— Work required —
What you return must match the records exactly, line for line.
----------------
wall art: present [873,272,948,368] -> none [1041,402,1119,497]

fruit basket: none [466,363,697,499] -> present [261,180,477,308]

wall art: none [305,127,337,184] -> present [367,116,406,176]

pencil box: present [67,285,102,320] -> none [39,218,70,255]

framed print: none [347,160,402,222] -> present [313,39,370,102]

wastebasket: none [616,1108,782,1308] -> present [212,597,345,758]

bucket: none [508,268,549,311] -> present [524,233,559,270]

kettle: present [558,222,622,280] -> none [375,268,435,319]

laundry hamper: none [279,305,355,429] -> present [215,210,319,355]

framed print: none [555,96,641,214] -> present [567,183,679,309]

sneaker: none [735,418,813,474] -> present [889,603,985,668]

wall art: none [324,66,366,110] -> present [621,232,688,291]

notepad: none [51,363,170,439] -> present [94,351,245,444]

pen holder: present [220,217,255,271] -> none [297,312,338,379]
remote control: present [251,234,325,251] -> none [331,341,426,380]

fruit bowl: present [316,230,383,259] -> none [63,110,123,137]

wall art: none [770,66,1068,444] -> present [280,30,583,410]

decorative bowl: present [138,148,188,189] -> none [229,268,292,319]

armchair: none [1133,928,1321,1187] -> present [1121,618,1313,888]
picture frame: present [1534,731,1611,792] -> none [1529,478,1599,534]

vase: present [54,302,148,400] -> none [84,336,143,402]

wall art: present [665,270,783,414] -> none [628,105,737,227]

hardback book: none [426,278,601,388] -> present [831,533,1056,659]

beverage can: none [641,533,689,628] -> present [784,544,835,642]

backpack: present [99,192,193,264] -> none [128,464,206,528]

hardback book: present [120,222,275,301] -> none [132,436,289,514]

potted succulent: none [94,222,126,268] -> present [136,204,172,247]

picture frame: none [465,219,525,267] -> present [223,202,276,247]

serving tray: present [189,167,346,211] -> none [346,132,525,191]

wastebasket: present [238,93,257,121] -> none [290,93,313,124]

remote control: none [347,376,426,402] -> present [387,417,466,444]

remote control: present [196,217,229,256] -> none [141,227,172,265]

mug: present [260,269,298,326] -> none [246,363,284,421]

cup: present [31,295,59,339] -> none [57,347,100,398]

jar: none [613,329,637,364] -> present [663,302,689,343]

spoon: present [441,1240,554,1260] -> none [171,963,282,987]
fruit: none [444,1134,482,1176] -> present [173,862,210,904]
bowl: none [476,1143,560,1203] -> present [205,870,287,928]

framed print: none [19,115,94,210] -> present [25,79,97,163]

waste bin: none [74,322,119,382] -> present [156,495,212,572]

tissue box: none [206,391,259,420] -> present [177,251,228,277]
----------------
— Reply —
wall art: present [873,272,948,368] -> none [1041,402,1119,497]

fruit basket: none [466,363,697,499] -> present [261,180,477,308]

wall art: none [305,127,337,184] -> present [367,116,406,176]

pencil box: present [67,285,102,320] -> none [39,218,70,255]

framed print: none [347,160,402,222] -> present [313,39,370,102]

wastebasket: none [616,1108,782,1308] -> present [212,597,345,758]

bucket: none [508,268,549,311] -> present [524,233,559,270]

kettle: present [558,222,622,280] -> none [375,268,435,319]

laundry hamper: none [279,305,355,429] -> present [215,210,319,355]

framed print: none [555,96,641,214] -> present [567,183,679,309]

sneaker: none [735,418,813,474] -> present [889,603,985,668]

wall art: none [324,66,366,110] -> present [621,232,688,291]

notepad: none [51,363,170,439] -> present [94,351,245,444]

pen holder: present [220,217,255,271] -> none [297,312,338,379]
remote control: present [251,234,325,251] -> none [331,341,426,380]

fruit bowl: present [316,230,383,259] -> none [63,110,123,137]

wall art: none [770,66,1068,444] -> present [280,30,583,410]

decorative bowl: present [138,148,188,189] -> none [229,268,292,319]

armchair: none [1133,928,1321,1187] -> present [1121,618,1313,888]
picture frame: present [1534,731,1611,792] -> none [1529,478,1599,534]

vase: present [54,302,148,400] -> none [84,336,143,402]

wall art: present [665,270,783,414] -> none [628,105,737,227]

hardback book: none [426,278,601,388] -> present [831,533,1056,659]

beverage can: none [641,533,689,628] -> present [784,544,835,642]

backpack: present [99,192,193,264] -> none [128,464,206,528]

hardback book: present [120,222,275,301] -> none [132,436,289,514]

potted succulent: none [94,222,126,268] -> present [136,204,172,247]

picture frame: none [465,219,525,267] -> present [223,202,276,247]

serving tray: present [189,167,346,211] -> none [346,132,525,191]

wastebasket: present [238,93,257,121] -> none [290,93,313,124]

remote control: none [347,376,426,402] -> present [387,417,466,444]

remote control: present [196,217,229,256] -> none [141,227,172,265]

mug: present [260,269,298,326] -> none [246,363,284,421]

cup: present [31,295,59,339] -> none [57,347,100,398]

jar: none [613,329,637,364] -> present [663,302,689,343]

spoon: present [441,1240,554,1260] -> none [171,963,282,987]
fruit: none [444,1134,482,1176] -> present [173,862,210,904]
bowl: none [476,1143,560,1203] -> present [205,870,287,928]

framed print: none [19,115,94,210] -> present [25,79,97,163]

waste bin: none [74,322,119,382] -> present [156,495,212,572]

tissue box: none [206,391,259,420] -> present [177,251,228,277]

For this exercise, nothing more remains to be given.